President Kagame threatened to withdraw Rwandan peacekeepers from the joint UN-African Union peacekeeping mission in Sudan’s Darfur region in response to the report.
He was only persuaded not to after a visit from the UN Secretary General Ban Ki-moon, and agreement that Rwanda would be allowed to submit comments for inclusion in the report.
The BBC’s Barbara Plett at the UN says that while the final version appears to still contain the suggestion that Rwanda’s army may have committed genocide, the language used has been toned down.
Despite the changes, Rwanda’s Foreign Affairs Minister Louise Mushikiwabo said the document remained “flawed and dangerous from start to finish”.
She criticised the methodology used to collect evidence and accused the UN of seeking to rewrite history, saying the report had been “a moral and intellectual failure as well as an insult to history”.

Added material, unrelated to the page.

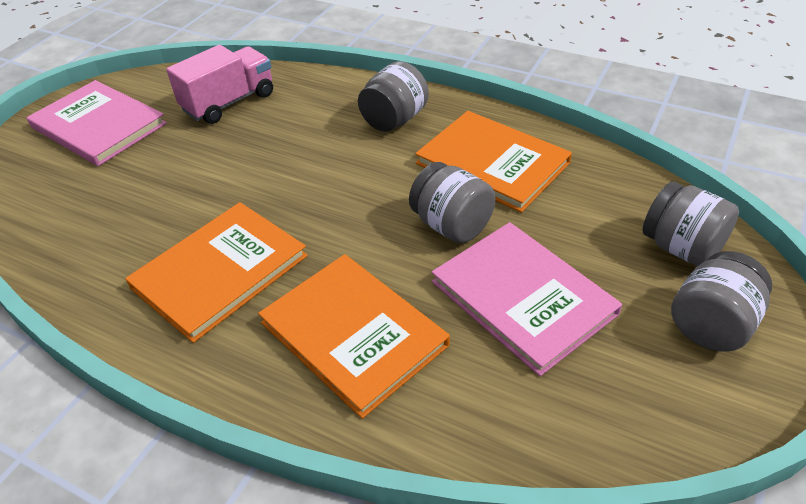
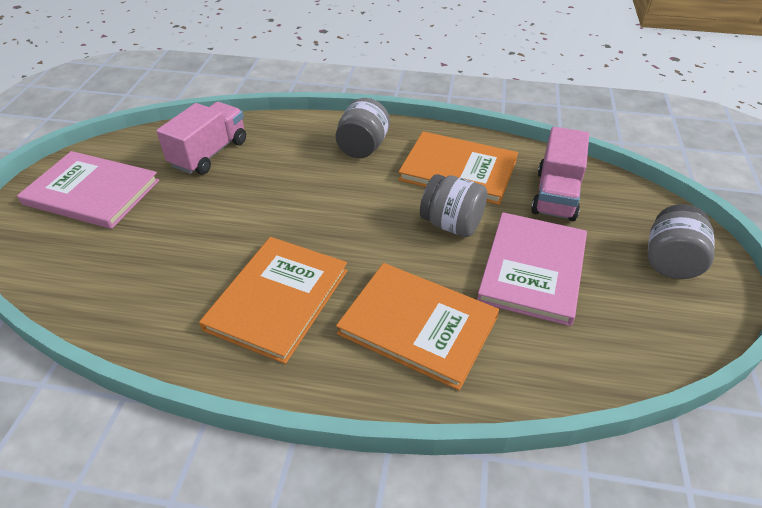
camera: 20 degrees left, 0 degrees up
(523, 298) = (533, 269): pink book -> pink book turned 75 degrees clockwise
(599, 213) = (556, 195): none -> pink truck
(681, 248) = (624, 210): grey jar -> none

Uganda, which was also accused of atrocities, described the draft report as “deeply flawed” and had threatened to pull out of peacekeeping missions, such as Somalia.
The country’s UN ambassador, Ruhakana Rugunda, has told the BBC the document should not be published as it is not a “well-considered, objective report”.
But he said Uganda’s commitment to Africa would not be derailed.
“Our resolve to play our role in the region remains certain because we regard it as our inherent pan-African obligation to stand by the side of other African brothers and sisters,” he said.
The UN report covers the wider conflict in DR Congo, which dragged in several neighbouring countries in what has been called “Africa’s world war”.
More than five million people died in the war and its aftermath – mostly from starvation or disease.